Grouping of ideas after brainstorming in a retrospective meeting
Vote for change
As the team reviews the key action list you can then ask them to vote on the ideas that they believe will have the most impact on the project and that should be the focus of the team for the next iteration. As they discuss and vote independently, the results will be automatically collated for the next stage of discussion
Grouping of ideas after brainstorming in a retrospective meeting

Discuss what matters most

TeamRetro shows you which are the most voted action items which you can use to discuss further. Presentation mode allows you to walk your team through ideas one-by-one and keep the conversation focused.
Grouping of ideas after brainstorming in a retrospective meeting

Review and create actions

Refine and create an action list that can be shared with the team for the next sprint. For example, if the team votes to reduce the amount of paperwork, what action needs to be taken to ensure that compliance is still maintained but paperwork is reduced.

Grouping of ideas after brainstorming in a retrospective meeting

Share the results
Once you have finished your retro, you can share the results and actions with the team. Your retro will be stored in history so you can revisit them as needed.

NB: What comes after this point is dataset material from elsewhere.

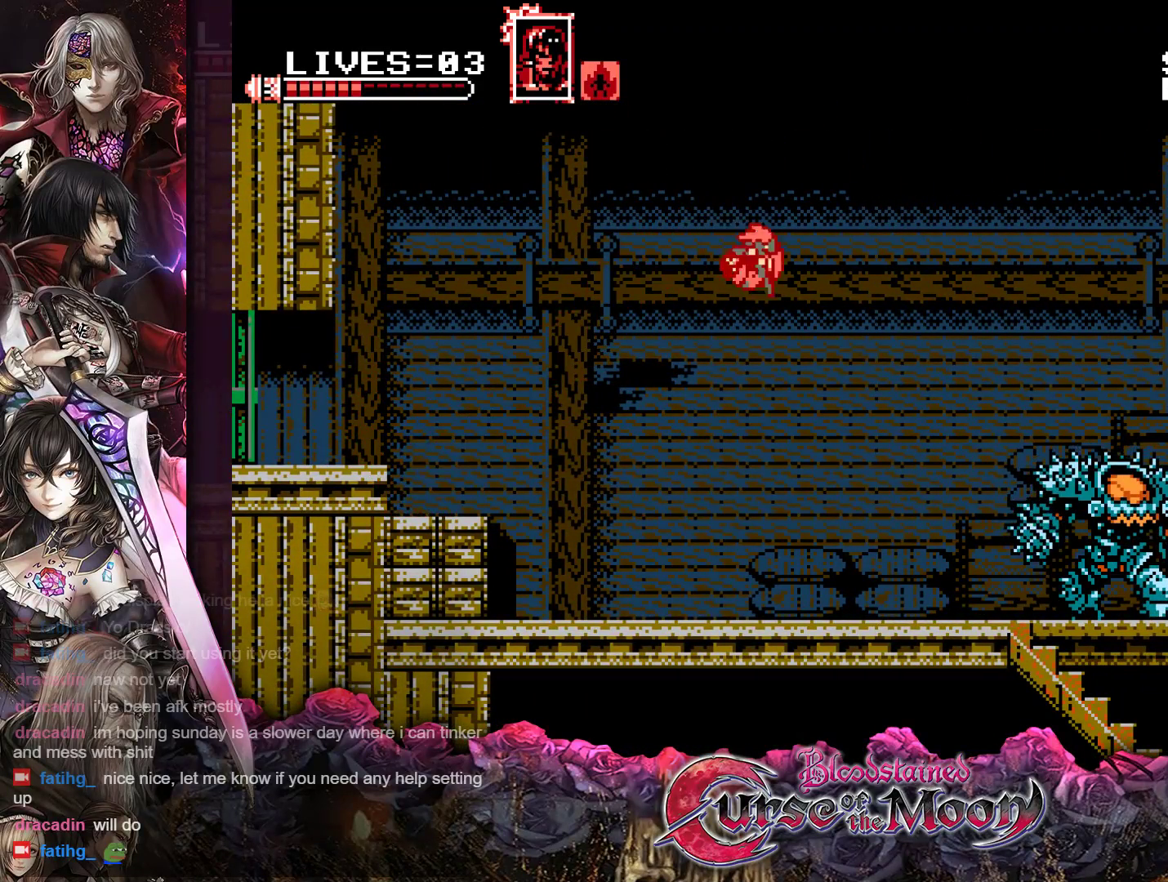
{"buttons": ["DPAD_RIGHT"], "events": []}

Congratulations! You’ve just run a retro like a boss.
Want more? Read on.

Ideas and tips for your Starfish retrospective exercise

  • Set the stage.  Let people know that the objective of the retrospective is to focus on actionable items and refining current practice and activity.
  • There might be ideas where there are differences of perception. For example one person might decide that they want more meetings and another might want less. Using dot voting by the team will allow the team to help build consensus. It will also important to further discuss and to resolve any conflict so that a clear action item can be carried forward.
  • Getting team buy in to the changes is important. By allowing them to brainstorm, vote and discuss is a great start. A good technique to help crystalise the change is to ask the team what would stop them from putting these changes into place.
  • A neat way to gauge the overall health of the project is to look at the number of items under each of the topics.
  • A thank you goes a long way. Give a shout out to the team at the end of the meeting.